The problem: Reproduce the records verbatim from their start through the line containing "Jurišni helikopteri iz Rusije", with that line included.

Segment Start: Material to process

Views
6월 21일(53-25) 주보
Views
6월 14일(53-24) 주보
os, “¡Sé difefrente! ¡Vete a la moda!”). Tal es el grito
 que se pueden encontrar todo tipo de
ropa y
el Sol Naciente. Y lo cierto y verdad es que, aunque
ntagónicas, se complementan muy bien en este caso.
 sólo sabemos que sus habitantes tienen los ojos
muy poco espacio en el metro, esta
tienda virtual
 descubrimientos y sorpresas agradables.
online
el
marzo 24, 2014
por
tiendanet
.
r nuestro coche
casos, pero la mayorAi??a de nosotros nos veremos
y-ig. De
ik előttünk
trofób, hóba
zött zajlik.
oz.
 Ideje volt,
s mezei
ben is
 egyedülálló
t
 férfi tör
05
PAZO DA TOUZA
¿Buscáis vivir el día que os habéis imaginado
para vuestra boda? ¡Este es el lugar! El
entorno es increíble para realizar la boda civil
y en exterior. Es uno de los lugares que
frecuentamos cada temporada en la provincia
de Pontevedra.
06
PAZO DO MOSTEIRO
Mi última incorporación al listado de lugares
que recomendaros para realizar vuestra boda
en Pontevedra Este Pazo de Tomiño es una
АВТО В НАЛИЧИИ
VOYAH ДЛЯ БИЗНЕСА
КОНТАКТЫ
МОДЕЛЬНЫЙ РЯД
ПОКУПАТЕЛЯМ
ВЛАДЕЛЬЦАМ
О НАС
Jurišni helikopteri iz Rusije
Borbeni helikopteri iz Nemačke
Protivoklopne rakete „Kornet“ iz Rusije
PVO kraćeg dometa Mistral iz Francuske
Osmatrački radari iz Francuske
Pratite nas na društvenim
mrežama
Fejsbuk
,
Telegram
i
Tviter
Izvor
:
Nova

Segment End: Material to process

Response for this exercise:
Views
6월 21일(53-25) 주보
Views
6월 14일(53-24) 주보
os, “¡Sé difefrente! ¡Vete a la moda!”). Tal es el grito
 que se pueden encontrar todo tipo de
ropa y
el Sol Naciente. Y lo cierto y verdad es que, aunque
ntagónicas, se complementan muy bien en este caso.
 sólo sabemos que sus habitantes tienen los ojos
muy poco espacio en el metro, esta
tienda virtual
 descubrimientos y sorpresas agradables.
online
el
marzo 24, 2014
por
tiendanet
.
r nuestro coche
casos, pero la mayorAi??a de nosotros nos veremos
y-ig. De
ik előttünk
trofób, hóba
zött zajlik.
oz.
 Ideje volt,
s mezei
ben is
 egyedülálló
t
 férfi tör
05
PAZO DA TOUZA
¿Buscáis vivir el día que os habéis imaginado
para vuestra boda? ¡Este es el lugar! El
entorno es increíble para realizar la boda civil
y en exterior. Es uno de los lugares que
frecuentamos cada temporada en la provincia
de Pontevedra.
06
PAZO DO MOSTEIRO
Mi última incorporación al listado de lugares
que recomendaros para realizar vuestra boda
en Pontevedra Este Pazo de Tomiño es una
АВТО В НАЛИЧИИ
VOYAH ДЛЯ БИЗНЕСА
КОНТАКТЫ
МОДЕЛЬНЫЙ РЯД
ПОКУПАТЕЛЯМ
ВЛАДЕЛЬЦАМ
О НАС
Jurišni helikopteri iz Rusije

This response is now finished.